[Text section]

Among the impressive array of works at the Twelfth International Cairo Biennale was one by Egyptian artist Khaled Hafez, a series of darkened rooms decorated with symbolic images, ending in a hyperreal burial chamber. We look at this most involving work of modern art.

Visual artist Khaled Hafez was born Cairo in 1963. He still lives and works in the city of his birth, yet his creative output has a very definite international appeal, as evidenced by his recent success in Spain, where he appeared in Manifesta 8:  The European Biennale of Contemporary Art. Hafez has achieved worldwide recognition unlike any other contemporary artist from the Arab world, due in part to his association with contemporary popular culture and such cutting-edge concepts as ‘counter-culture history’ and ‘social controversy’.  He is also credited with coining cutting edge terms of his own, such as ‘Hyperreal Pop’ and ‘Hybrid Vernacular’.

[/Text section]
[Dataset entries]

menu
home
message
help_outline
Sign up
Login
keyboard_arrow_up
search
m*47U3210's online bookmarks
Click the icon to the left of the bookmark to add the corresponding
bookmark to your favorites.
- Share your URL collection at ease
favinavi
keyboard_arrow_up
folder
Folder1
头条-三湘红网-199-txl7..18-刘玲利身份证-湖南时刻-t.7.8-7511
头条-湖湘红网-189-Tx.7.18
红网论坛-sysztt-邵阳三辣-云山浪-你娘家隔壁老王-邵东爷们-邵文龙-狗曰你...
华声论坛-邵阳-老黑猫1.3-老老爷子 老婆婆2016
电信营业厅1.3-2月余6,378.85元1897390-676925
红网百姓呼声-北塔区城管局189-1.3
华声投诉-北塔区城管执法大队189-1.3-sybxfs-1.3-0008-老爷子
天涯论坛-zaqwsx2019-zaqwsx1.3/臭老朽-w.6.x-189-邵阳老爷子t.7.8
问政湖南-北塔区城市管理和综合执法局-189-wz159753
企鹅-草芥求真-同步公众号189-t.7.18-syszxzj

[/Dataset entries]
[Dataset entries]

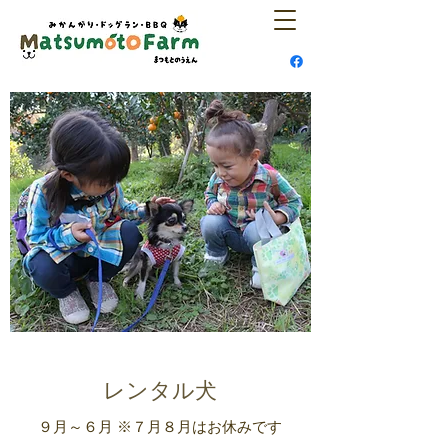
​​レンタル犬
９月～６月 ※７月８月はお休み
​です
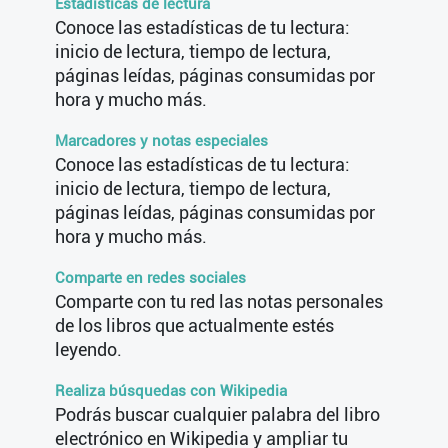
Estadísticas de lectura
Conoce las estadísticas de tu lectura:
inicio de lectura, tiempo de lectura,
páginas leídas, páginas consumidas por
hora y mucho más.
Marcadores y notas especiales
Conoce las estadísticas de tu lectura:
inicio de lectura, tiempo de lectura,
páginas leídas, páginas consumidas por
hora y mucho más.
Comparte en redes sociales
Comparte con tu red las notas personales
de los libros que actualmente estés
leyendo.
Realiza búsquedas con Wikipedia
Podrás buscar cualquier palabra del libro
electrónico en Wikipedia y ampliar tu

[/Dataset entries]

Tasks to perform.
1: Which two terms does the Khaled Hafez text credit him with coining?
2: Reproduce the Khaled Hafez text from "Visual artist Khaled" to "and ‘Hybrid Vernacular’.".

Answer set.
1: ‘Hyperreal Pop’ and ‘Hybrid Vernacular’.

2:
Visual artist Khaled Hafez was born Cairo in 1963. He still lives and works in the city of his birth, yet his creative output has a very definite international appeal, as evidenced by his recent success in Spain, where he appeared in Manifesta 8:  The European Biennale of Contemporary Art. Hafez has achieved worldwide recognition unlike any other contemporary artist from the Arab world, due in part to his association with contemporary popular culture and such cutting-edge concepts as ‘counter-culture history’ and ‘social controversy’.  He is also credited with coining cutting edge terms of his own, such as ‘Hyperreal Pop’ and ‘Hybrid Vernacular’.